Narrator: The City of Townsville! A quaint, lovely, caring town with quain, lovely, caring people. Ahhhhhhh! There they are now, the PowerPuff girls, BEATING THE LIVING CRAP OUT OF EACH OTHER!

Narrator: Why am I talking to the girls when I can actually say what's going on!

Narrator: The City of- WHY am I saying this stupid line every time? We are always in the city of Townsille! *tired* Day after day after day. *pondering* Maybe we could open on Farmsville tomorrow... Narrator: Why don't I ever get shown on TV? Am I ugly? Is my face pimply? ...Do I even have a face?

Narrator: (sobbing) And Miss Bellum complains about her hidden face! What about me? Nobody gets to see me! THEY CAN ONLY HEAR ME!

Narrator: The City of Townsville ... is nothing but a cover that everyone but me puts up in order to hide the fact that these people are really cult worshippers of ... HIM!

Narrator: So once again, HEY! THAT'S MY CAR! GET BACK HERE!
Narrator: Oh, you're not renewing my contract, huh? Well then, ahem, "and then the entire cast joined Heaven's Gate. The end." (mumbling) try and make a spinoff now...

Narrator: So, once again, the city of Townsville! Where the Powerpuff Girls are ... saved ... once again? Oh, this is not a good morning.

Narrator: The city of Townsville ... is a figment of my imagination. That's right, I've been fooling you all for the past two years. Not bad, huh?
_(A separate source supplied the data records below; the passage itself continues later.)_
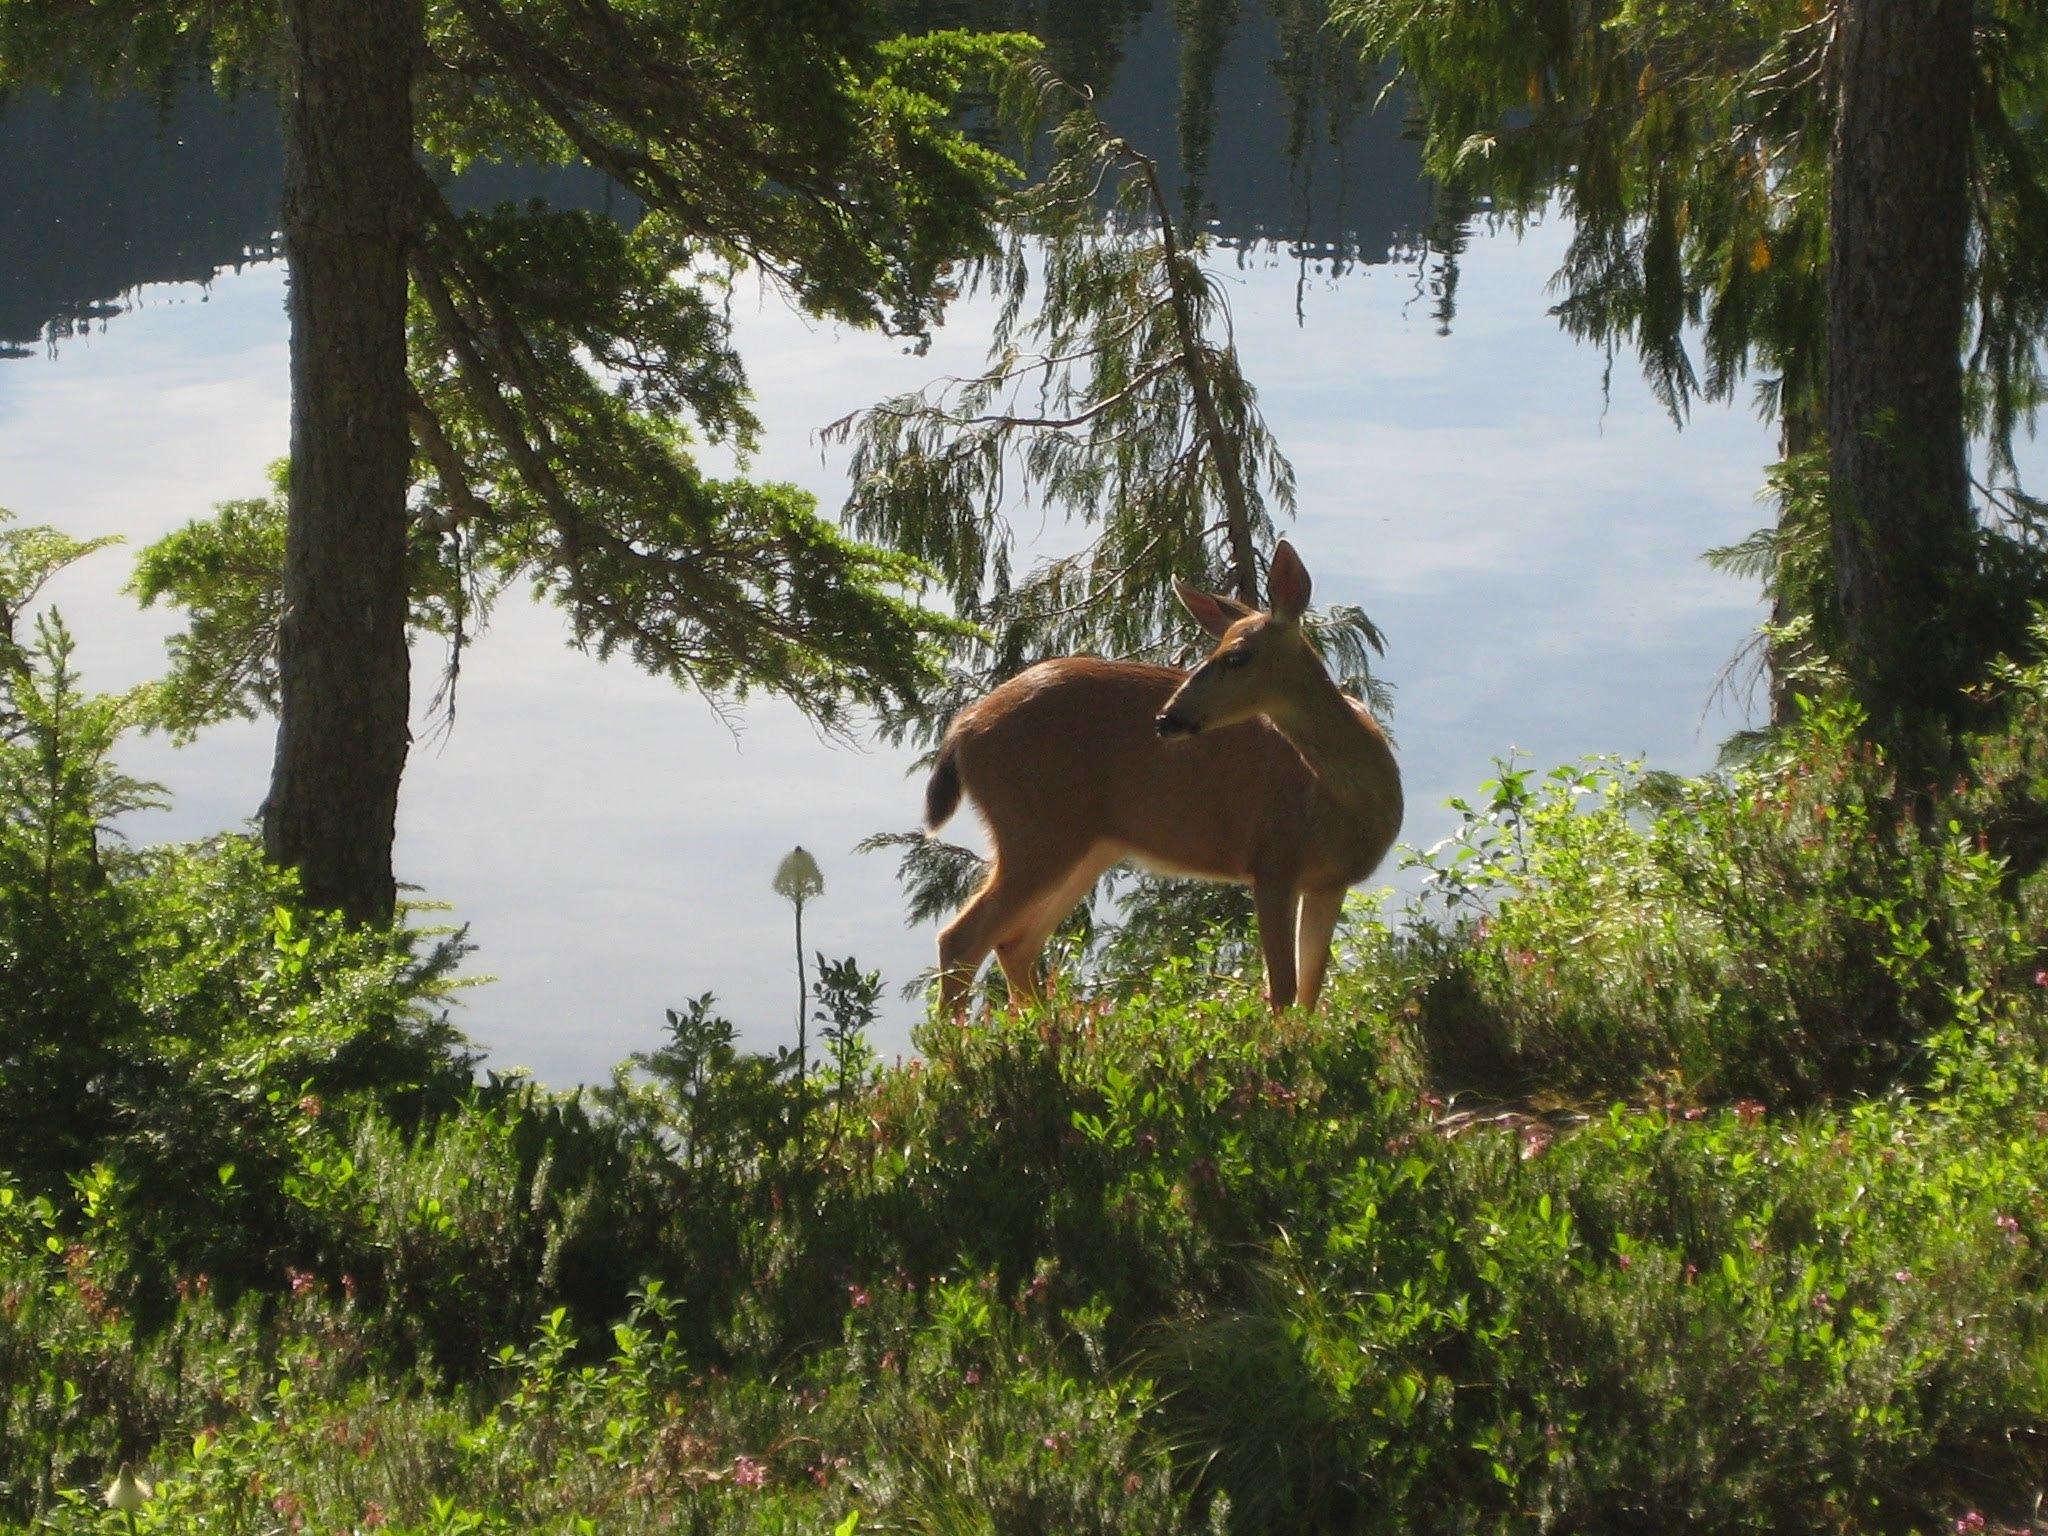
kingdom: Animalia
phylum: Chordata
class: Mammalia
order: Artiodactyla
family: Cervidae
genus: Odocoileus
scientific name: Odocoileus hemionus
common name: Mule deer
Heh ... "Powerpuff Girls" ... like anyone would believe THAT! Whoo-eee ... I'm laughing all the way to the bank, too; you people will buy ANYTHING! You're more gullible than the IRS! Um ... not that I ever lied to the IRS. A heh, heh ... g'night!

Narrator: The City of Townsville...is protected by girls! What a bunch of sorry losers!

Narrator: Come on, I wanna be on TV! ...What? They aren't accepting Survivor 2 applications anymore? Well, guess I always have that M-80... (gunshot) YAAAAAAAA! Take that, Craig McCraken!

Narrator: And so the day is saved, thanks to... uh, aw crud... LINE!

Narrator: The City of Townsville ... where a disembodied voice like me can wreak revenge on pathetic humans by EXPOSING THE VERY NATURE OF THEIR LIVES!

Narrator: And so, once again, the day is saved thanks to ... me, Super Narrator!

Narrator: So, once again, the day... what the... Howard Cosell's ghost! I swear, I wasn't insulting your profession... (thud) AAAAAAAAAA! (moister thud)

Narrator: The city of Towns... aargh, that's it, always that same line, I quit.

Narrator: Ugh, I quit this show. I'm goin' back to narrating wildlife documentaries!